What comes to mind when you think of community?
Do you imagine parks where children play, boisterous public gatherings and quiet neighborhood get-togethers? Do you imagine people working toward common goals, such as a food drive, coaching little league, planting a tree or a street cleanup?
Or do you imagine something completely different?
Let’s examine this further. A community is a fellowship in organized society, or a grouping of people that have something in common. This “something in common” can be simply physically where you live, whether it is your preference or where you can afford. It can also be based on what you believe or intend to pursue such as belonging to a religious organization, a social group or an academic panel. Or it can be driven by circumstance, such as a need or risk, including homelessness or illness.
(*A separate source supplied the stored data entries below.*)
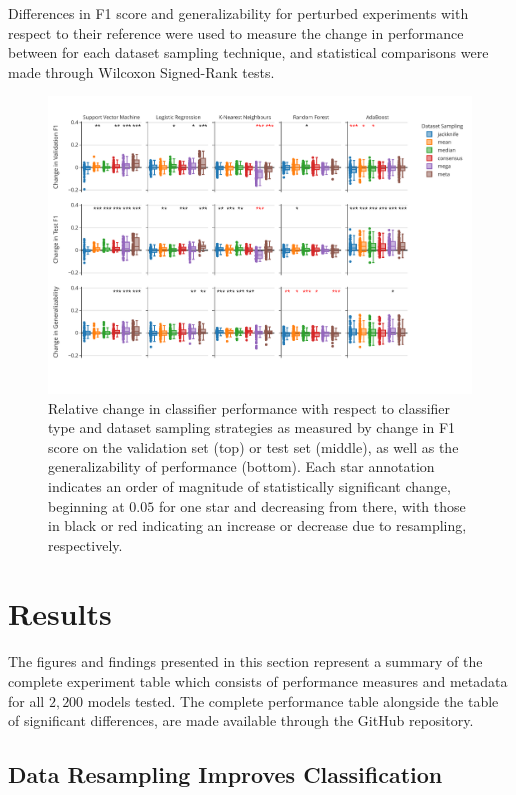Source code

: \documentclass[10pt]{SelfArx} %
\begin{document}
Differences in F1 score and generalizability for perturbed experiments with respect to their reference were used to
measure the change in performance between for each dataset sampling technique, and statistical comparisons were made
through Wilcoxon Signed-Rank tests.

\begin{figure}[bth!]\centering
\includegraphics[width=\linewidth]{figures/1.pdf}
\caption{Relative change in classifier performance with respect to classifier type and dataset sampling strategies as
measured by change in F1 score on the validation set (top) or test set (middle), as well as the generalizability of
performance (bottom). Each star annotation indicates an order of magnitude of statistically significant change,
beginning at $0.05$ for one star and decreasing from there, with those in black or red indicating an increase or
decrease due to resampling, respectively.}
\label{fig:overall_perf}
\end{figure}

\section*{Results}

The figures and findings presented in this section represent a summary of the complete experiment table which consists
of performance measures and metadata for all $2,200$ models tested. The complete performance table alongside the table
of significant differences, are made available through the GitHub repository.

\subsection*{Data Resampling Improves Classification}
\end{document}
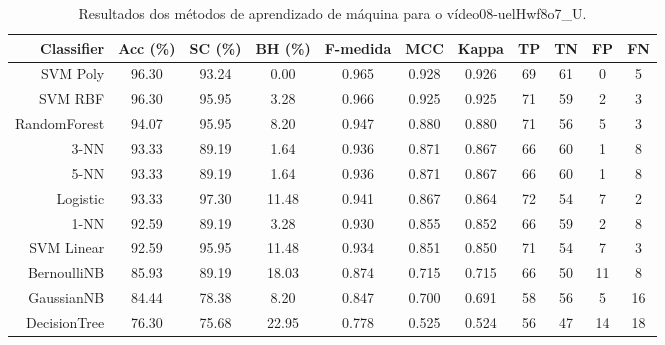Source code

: \begin{table}[!htb]
\centering
\caption{Resultados dos métodos de aprendizado de máquina para o vídeo08-uelHwf8o7_U.}
\label{tab:08-uelHwf8o7_U}
\begin{tabular}{r|c|c|c|c|c|c|c|c|c|c}
\hline\hline
Classifier & Acc (\%) & SC (\%) & BH (\%) & F-medida & MCC & Kappa & TP & TN & FP & FN \\ \hline
SVM Poly & 96.30 & 93.24 & 0.00 & 0.965 & 0.928 & 0.926 & 69 & 61 & 0 & 5 \\ 
SVM RBF & 96.30 & 95.95 & 3.28 & 0.966 & 0.925 & 0.925 & 71 & 59 & 2 & 3 \\ 
RandomForest & 94.07 & 95.95 & 8.20 & 0.947 & 0.880 & 0.880 & 71 & 56 & 5 & 3 \\ 
3-NN & 93.33 & 89.19 & 1.64 & 0.936 & 0.871 & 0.867 & 66 & 60 & 1 & 8 \\ 
5-NN & 93.33 & 89.19 & 1.64 & 0.936 & 0.871 & 0.867 & 66 & 60 & 1 & 8 \\ 
Logistic & 93.33 & 97.30 & 11.48 & 0.941 & 0.867 & 0.864 & 72 & 54 & 7 & 2 \\ 
1-NN & 92.59 & 89.19 & 3.28 & 0.930 & 0.855 & 0.852 & 66 & 59 & 2 & 8 \\ 
SVM Linear & 92.59 & 95.95 & 11.48 & 0.934 & 0.851 & 0.850 & 71 & 54 & 7 & 3 \\ 
BernoulliNB & 85.93 & 89.19 & 18.03 & 0.874 & 0.715 & 0.715 & 66 & 50 & 11 & 8 \\ 
GaussianNB & 84.44 & 78.38 & 8.20 & 0.847 & 0.700 & 0.691 & 58 & 56 & 5 & 16 \\ 
DecisionTree & 76.30 & 75.68 & 22.95 & 0.778 & 0.525 & 0.524 & 56 & 47 & 14 & 18 \\ 
\hline\hline
\end{tabular}
\end{table}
In 1887, German Sociologist Ferdinand Tonnies, wrote that community was an extension of family and kinship which forms a “unity of will.” That is to say, a community, made up of people, was greater than the sum of its parts, and was its own entity. Historically a community was known to be a subset of a larger whole, such as a metropolis or country. Although typically tied to a geographic location, or people in close proximity to each other, the advent of the Internet has made the community “entity” virtual. This only emphasizes that membership, and not physical connection, is its defining factor, and that this “unity of will” based on “things in common” can scale infinitely.
A community is not a building block of social infrastructure, such as city or providence. It is a building block of social order. It allows us to build social networks, social contracts, an exchange of expectations based on norms and reciprocity. These concepts are summarized as “social capital,” a term defined by the political scientist, Robert Putnam.
A community is more than common interests that form an entity. It is an identity. And when a large number of people identify with something they feel strongly about, it wields great power.
Community has a power to create. It creates a sense of belonging, togetherness, and good will. It creates security, balance, comfort and peace. It instills in its members the sense of being part of something greater than themselves, creating a natural hierarchy, and a purpose.
But community also has power to destroy. When disrupted, there is a natural loss of control that creates fear. When two communities come into conflict, a “zero-sum game” is formed. We will explore the cruelty of the zero-sum game in a later entry, however, it operates under the assumption that resources between competitors are limited, and one competitor’s loss is the other’s gain. This creates a defensive “us verses them” construct, and ridged boundaries.
It is when we balance this ability to create and destroy we must remember that we all belong to the same “human community.” Although we identify with many things…where we live, what we believe, life circumstances…we are all humans, and all are helpless, and all have the ability to help others.
Let us all, every one of us, become members of the “kindness community.”